After completing this lesson, you’ll be able to:
You have been assigned to a project to calculate the "walkability" of each address in the city of Vancouver. Walkability measures how easy it is to access local facilities on foot. The starting workspace calculates a walkability score based on several criteria.
In this exercise, we will modify our workspace to improve its performance.
Start FME Workbench (2025.1 or later) and open the starting workspace.
Run the workspace to create data caches while you complete step #2.
The workspace is unorganized. Let’s examine it in sections to figure out how it works.
Your colleague has modified the workspace slightly, so it won't match this diagram exactly, but it's close enough to understand how it works.
Let's save the workspace as a template file. This step will let us measure how much data the workspace is storing in its caches. Once we make performance improvements, we can save the template again to compare the sizes and see how much we've improved performance.
First, make sure you have run the workspace and have data caches.
Then, in the menu, go to File > Save As Template. You can save it to whatever location you wish. When prompted, be sure to have the Include Data Caches option checked:
Now if we come back to this project later or share it, the user can reopen the template and have all our cached data ready for use.
Check the size of the template file that you just created. You'll see that it is over 40 MB in size, which is fairly large for a template. It's not a problem to have a large template file, but it does indicate a lot of data is being cached and that this could affect the workspace's performance.
Note the size of the template; you will need this value for a quiz question.
One aspect of data is the number of attributes and lists. Since there are a lot of additional attributes to remove but only a few we need to keep, we will use the AttributeKeeper transformer. Place the AttributeKeeper between the AttributeValueMapper_2 and the ExpressionEvaluator transformers:
Use the AttributeKeeper's Attributes to Keep parameter to keep only CrimeValue, NoiseZoneScore, and PoolDistance. Take note of the names of the attributes that we are not keeping. We might be able to remove them earlier in the workspace.
If you inspect a single feature in the Aggregator's Output port cache in the Record Information window, you will see it stores a lot of attributes like CrimeList{}.City or CrimeList{}.Block.

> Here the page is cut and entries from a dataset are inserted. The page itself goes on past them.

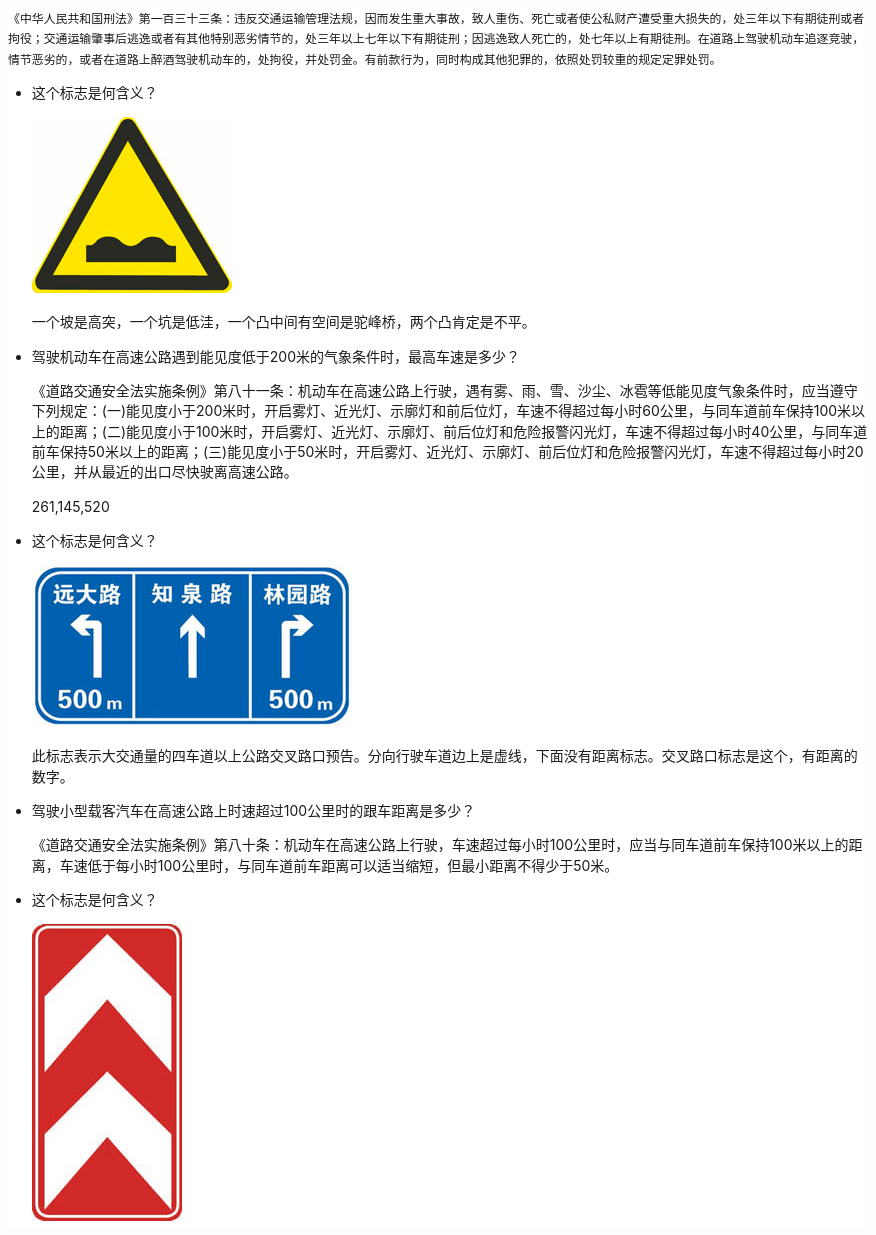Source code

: 	《中华人民共和国刑法》第一百三十三条：违反交通运输管理法规，因而发生重大事故，致人重伤、死亡或者使公私财产遭受重大损失的，处三年以下有期徒刑或者拘役；交通运输肇事后逃逸或者有其他特别恶劣情节的，处三年以上七年以下有期徒刑；因逃逸致人死亡的，处七年以上有期徒刑。在道路上驾驶机动车追逐竞驶，情节恶劣的，或者在道路上醉酒驾驶机动车的，处拘役，并处罚金。有前款行为，同时构成其他犯罪的，依照处罚较重的规定定罪处罚。

* 这个标志是何含义？

	![](/assets/puimg/2016.05/16.1463370305658.png)

	一个坡是高突，一个坑是低洼，一个凸中间有空间是驼峰桥，两个凸肯定是不平。

* 驾驶机动车在高速公路遇到能见度低于200米的气象条件时，最高车速是多少？

	《道路交通安全法实施条例》第八十一条：机动车在高速公路上行驶，遇有雾、雨、雪、沙尘、冰雹等低能见度气象条件时，应当遵守下列规定：(一)能见度小于200米时，开启雾灯、近光灯、示廓灯和前后位灯，车速不得超过每小时60公里，与同车道前车保持100米以上的距离；(二)能见度小于100米时，开启雾灯、近光灯、示廓灯、前后位灯和危险报警闪光灯，车速不得超过每小时40公里，与同车道前车保持50米以上的距离；(三)能见度小于50米时，开启雾灯、近光灯、示廓灯、前后位灯和危险报警闪光灯，车速不得超过每小时20公里，并从最近的出口尽快驶离高速公路。

	261,145,520

* 这个标志是何含义？

	![](/assets/puimg/2016.05/18.1463554133484.png)

	此标志表示大交通量的四车道以上公路交叉路口预告。分向行驶车道边上是虚线，下面没有距离标志。交叉路口标志是这个，有距离的数字。

* 驾驶小型载客汽车在高速公路上时速超过100公里时的跟车距离是多少？

	《道路交通安全法实施条例》第八十条：机动车在高速公路上行驶，车速超过每小时100公里时，应当与同车道前车保持100米以上的距离，车速低于每小时100公里时，与同车道前车距离可以适当缩短，但最小距离不得少于50米。

* 这个标志是何含义？
	
	![](/assets/puimg/2016.05/18.1463555947330.png)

The final output of the workspace is a single score, so keeping all of these component attributes that were used to calculate the score is not necessary. These excess attributes clutter the display and inspecting the output becomes hard. Keeping these unused, large attributes also slows the performance of the workspace - even if that's mitigated by using caches during development. The AttributeKeeper we added removes CrimeList eventually, but consider that all those extra attributes are present on features processed between the Aggregator and the AttributeKeeper. This clutter slows down the workspace.
If you have identified a troublesome attribute on a feature but are unsure where it is being generated, you can track it down by pressing Ctrl+F and searching for its name. Try this with CrimeList. The search results show up in the Navigator window, and there you will find the Aggregator transformer is creating CrimeList.
Check the parameters for the Aggregator transformer and turn off the Generate List parameter, to prevent the list from being created. This step will cause many caches to become stale, but we will re-run the workspace shortly to solve this.
Another reason a workspace is running slowly is if you are reading in extra data that is not being used. It looks like the original author read in the PostcodeBoundaries feature type from the Addresses.gdb. Additionally, they must have originally calculated walking distance to parks instead of pools, and they didn't remove the Parks feature type once we were done with it. Delete both of those now and click Yes on any warnings that pop up.
Another source of excess caching is transformers producing output that we don't need to inspect. These can be prevented by hiding these transformers within a collapsed bookmark.
Find the bookmark around all of the transformers between the PostalAddress reader and the FeatureJoiner:
Now we can collapse the bookmark and then when we re-run the translation only the last transformer will have a cache. To collapse the bookmark, click on the arrow beside the bookmark name:
Now run the workspace by clicking on the ExpressionEvaluator and choosing Run to This or just click the run button.
The workspace will run and data will be cached, but for the collapsed bookmark, only one cache will be created for its five transformers. Attributes unnecessary to the output will also be removed by the AttributeKeeper.
Save the workspace as a new template and check the option to include caches. Check the file size of the new template. It should be considerably smaller. Note its size; you will need it to answer a quiz question!